[Date Prev][Date Next][Thread Prev][Thread Next][Date Index][Thread Index]
binary distribution issues
Clint,
I have been playing around with ATLAS and have been thinking
about how I would create a binary installation package for it. I
have a fair amount of experience and expertise building binary
installation packages for HP machines running HP-UX, but I don't
see an easy way to convert ATLAS to a binary package. (Many
of the arguments hold for other environments, such as Linux where
vendors might want to create binary installation packages for
their distributions.)
The key issues and relevant facts as I see it are:
- ATLAS really needs to know a fair amount about the
system it will eventually run on, such as the cache size
- ATLAS actually needs to do the experiments on the
target machine, not the build machine
- A single binary distribution may be installed on a wide
variety of hardware instances (different cache sizes,
CPU versions, ...)
- Much of the latency in the tuning process is due to the
compilation time
- ATLAS appears to do a full grid search for optimization
- HP-UX does not include an ANSI-C compiler by default
(it is an add-on product)
I am thinking about the following solution:
- As part of the packaging process, the system would
pre-build binary versions of all parameter combinations
so no compilation is necessary on the target machine
- During the installation process, ATLAS would run a
program that does the timing using the pre-compiled
routines to find the optimal configuration. It would
then build libatlas.a and optionally liblapack.a.

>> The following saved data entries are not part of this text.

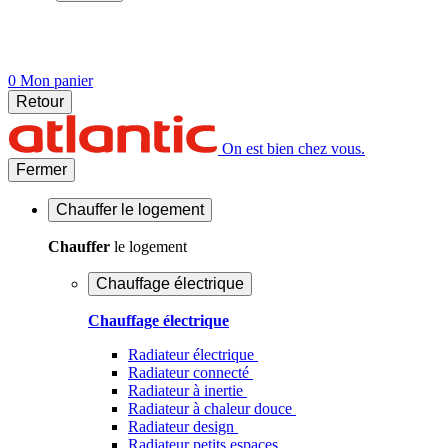
0
Mon panier
Retour
On est bien chez vous.
Fermer
Chauffer
le logement
Chauffer
le logement
Chauffage électrique
Chauffage électrique
Radiateur électrique
Radiateur connecté
Radiateur à inertie
Radiateur à chaleur douce
Radiateur design
Radiateur petits espaces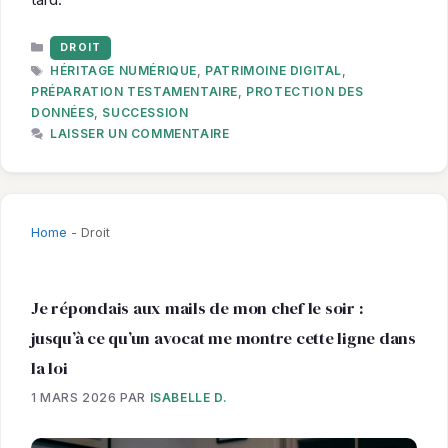
CATÉGORIES
DROIT
ÉTIQUETTES
HÉRITAGE NUMÉRIQUE
,
PATRIMOINE DIGITAL
,
PRÉPARATION TESTAMENTAIRE
,
PROTECTION DES
DONNÉES
,
SUCCESSION
LAISSER UN COMMENTAIRE
Home
-
Droit
Je répondais aux mails de mon chef le soir :
jusqu’à ce qu’un avocat me montre cette ligne dans
la loi
1 MARS 2026
PAR
ISABELLE D.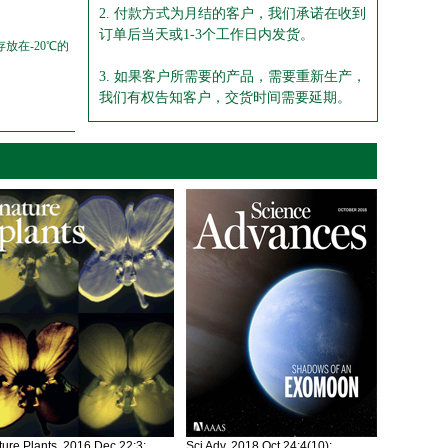
2. 付款方式为月结的客户，我们承诺在收到
订单后当天或1-3个工作日内发货。
放在-20℃的
3. 如果客户所需要的产品，需要重新生产，
我们有权告知客户，交货时间需要延期。
ure Plants. 2016 Dec 22;3:
Sci Adv. 2018 Oct 24;4(10):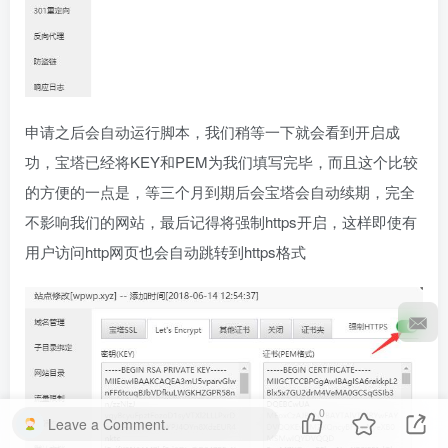
申请之后会自动运行脚本，我们稍等一下就会看到开启成
功，宝塔已经将KEY和PEM为我们填写完毕，而且这个比较
的方便的一点是，等三个月到期后会宝塔会自动续期，完全
不影响我们的网站，最后记得将强制https开启，这样即使有
用户访问http网页也会自动跳转到https格式
0
Leave a Comment.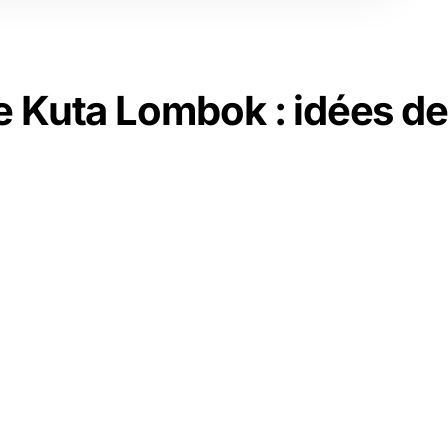
e Kuta Lombok : idées de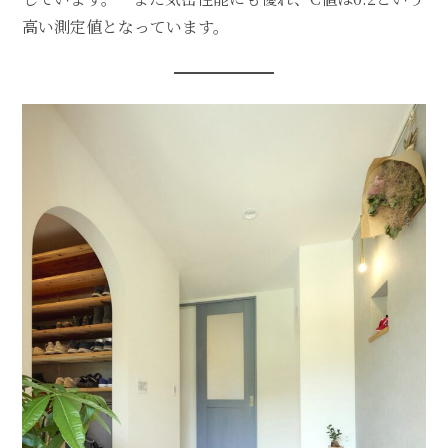
高い測定値となっています。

- I have been thinking that perhaps ATLAS might further
speed up installation by using an optimization algorithm
to locate the best configuration, rather than a full grid
search.
It is not that I am against building systems from source, since
I do that for nearly all my own software. Rather, it is that most
people have neither the time nor the skill to build everything from
scratch, and yet it would still be useful if they could realize the
full capabilities of the software they have on their machine.
An example of how this might be useful: Travis Oliphant has
been assembling a number of RPM packages for various
number crunching packages, such as lapack. He is building
a MatLab-like environment in Python using these packages.
(http://numpy.sourceforge.net/) It would be very nice if users
who simply want the high-level environment were able to get
the benefits of ATLAS's fast, tuned, array operations without
having to rebuild it themselves.
Does this sound interesting to you? Do you know of anyone
else working on this problem? Would you be amenable to
integrating patches to enable this sort of capability in ATLAS?
Am I missing something which makes this impossible
or undesirable?
Cheers,
Carl Staelin
PS Some quick information on my background: I am a co-author
of the lmbench micro-benchmark suite, and I am the author of
mkpkg which helps automatically generate SD-UX binary
installation packages. I also worked very closely with the
Liverpool Porting and Archive Centre to help them build a
library of binary installation packages for HP-UX. My homepage
is http://www.hpl.hp.com/personal/Carl_Staelin and the
lmbench home page is http://www.bitmover.com/lmbench.
PPS I have also been thinking that it might be possible to create
lmbench-like micro-benchmarks to measure more aspects of
CPU performance to try and predict performance for each
configuration. These predictions could then be used to seed
the search algorithm with likely configurations. It looks like
you already have some benchmarks and I don't know what
additional benchmarks might be needed to provide a rough
prediction of performance for each grid point.